Featured Poet: Justin Jamail

You might notice something about today’s poet’s last name, and that is that it’s the same as my last name. That’s because today’s poet is my cousin, who is also a poet.  We have an enormous family with very, very few writers in it.  He and I are about six years apart (he’s younger), and technically he’s my second cousin, though in a family as large and, in some ways, as tightly-knit as ours, that isn’t really distant.  We weren’t close when we were children, but we became friends as adults.  He had been living on the east coast for years when I met him again, back home in Houston, at his father’s funeral.

Our aunt came up to me after the service in one of the rooms of the funeral home where the mourners were having a sort of mercy dinner and told me, “You know, your cousin Justin is a poet, too.  You should go talk to him about that.”

“Oh, no,” I replied.  “I don’t think this is the right time for that, do you?”

She leveled her patented I-know-better-than-you-and-am-going-to-tell-you-what-I-know-because-I-love-you look at me and said, “Frankly, today,” and she gestured around the crowded salon, “I think he’d rather talk about anything else.”

“Okay,” I sighed and gingerly walked up to him. I waited for him to finish the conversation he was having and when he turned to me, I said, “Hi, Justin. I don’t know if you remember me. I’m your cousin Angélique, and Aunt Barbara told me to come and tell you I’m a poet.”  Then I shook my head.  “We don’t have to talk about this now.”

“Oh yes, hello, that’s wonderful,” he said with genuine kindness.  Then he gently took my elbow and gestured to a nearby couch and said, “Please, come tell me all about yourself.”

The last decade, we haven’t lived anywhere close to each other and see each other only now and then, but I consider him a close cousin and a dear friend.
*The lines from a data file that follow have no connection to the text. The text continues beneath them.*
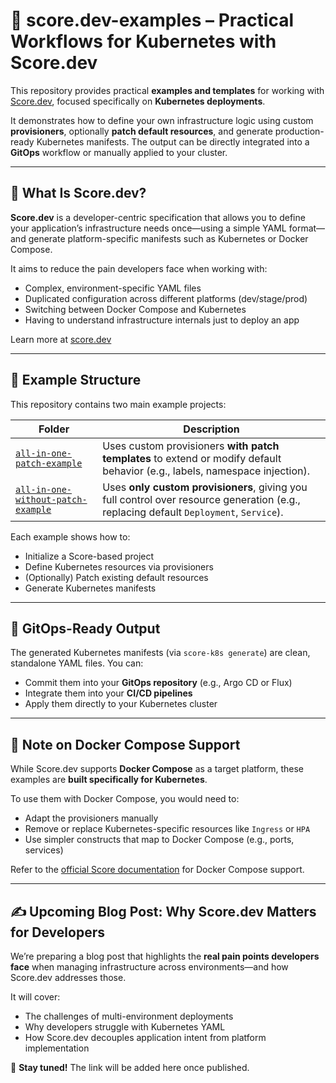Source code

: # 🔧 score.dev-examples – Practical Workflows for Kubernetes with Score.dev

This repository provides practical **examples and templates** for working with [Score.dev](https://score.dev), focused specifically on **Kubernetes deployments**.

It demonstrates how to define your own infrastructure logic using custom **provisioners**, optionally **patch default resources**, and generate production-ready Kubernetes manifests. The output can be directly integrated into a **GitOps** workflow or manually applied to your cluster.

---

## 📘 What Is Score.dev?

**Score.dev** is a developer-centric specification that allows you to define your application’s infrastructure needs once—using a simple YAML format—and generate platform-specific manifests such as Kubernetes or Docker Compose.

It aims to reduce the pain developers face when working with:

* Complex, environment-specific YAML files
* Duplicated configuration across different platforms (dev/stage/prod)
* Switching between Docker Compose and Kubernetes
* Having to understand infrastructure internals just to deploy an app

Learn more at [score.dev](https://score.dev)

---

## 📁 Example Structure

This repository contains two main example projects:

| Folder                                                                   | Description                                                                                                                            |
| ------------------------------------------------------------------------ | -------------------------------------------------------------------------------------------------------------------------------------- |
| [`all-in-one-patch-example`](./all-in-one-patch-example)                 | Uses custom provisioners **with patch templates** to extend or modify default behavior (e.g., labels, namespace injection).            |
| [`all-in-one-without-patch-example`](./all-in-one-without-patch-example) | Uses **only custom provisioners**, giving you full control over resource generation (e.g., replacing default `Deployment`, `Service`). |

Each example shows how to:

* Initialize a Score-based project
* Define Kubernetes resources via provisioners
* (Optionally) Patch existing default resources
* Generate Kubernetes manifests

---

## 🚀 GitOps-Ready Output

The generated Kubernetes manifests (via `score-k8s generate`) are clean, standalone YAML files. You can:

* Commit them into your **GitOps repository** (e.g., Argo CD or Flux)
* Integrate them into your **CI/CD pipelines**
* Apply them directly to your Kubernetes cluster

---

## 🐋 Note on Docker Compose Support

While Score.dev supports **Docker Compose** as a target platform, these examples are **built specifically for Kubernetes**.

To use them with Docker Compose, you would need to:

* Adapt the provisioners manually
* Remove or replace Kubernetes-specific resources like `Ingress` or `HPA`
* Use simpler constructs that map to Docker Compose (e.g., ports, services)

Refer to the [official Score documentation](https://score.dev/docs/) for Docker Compose support.

---

## ✍️ Upcoming Blog Post: Why Score.dev Matters for Developers

We’re preparing a blog post that highlights the **real pain points developers face** when managing infrastructure across environments—and how Score.dev addresses those.

It will cover:

* The challenges of multi-environment deployments
* Why developers struggle with Kubernetes YAML
* How Score.dev decouples application intent from platform implementation

📖 **Stay tuned!** The link will be added here once published.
Here’s his official bio:  

Justin Jamail is from Houston, TX.  He lives with his wife, the playwright Amber Reed, in Tokyo.

 

***

Four Negronis in Singapore

 

When one thinks that recorded human history
has taken not more than seven or eight weeks,
and that even our sun, though an immense ball
of party talk, is a pygmy beside most of the furniture,
the figures of remotely viewed people begin to dwarf
this country’s houses into comparative insignificance.
The farthest source of commentary
that can be seen with the naked eye
this afternoon is a faint splotch
available in a few university libraries
so far away that its import takes a million
episodes to traverse the intervening glasses
of cool relief and fan-conditioned conquests.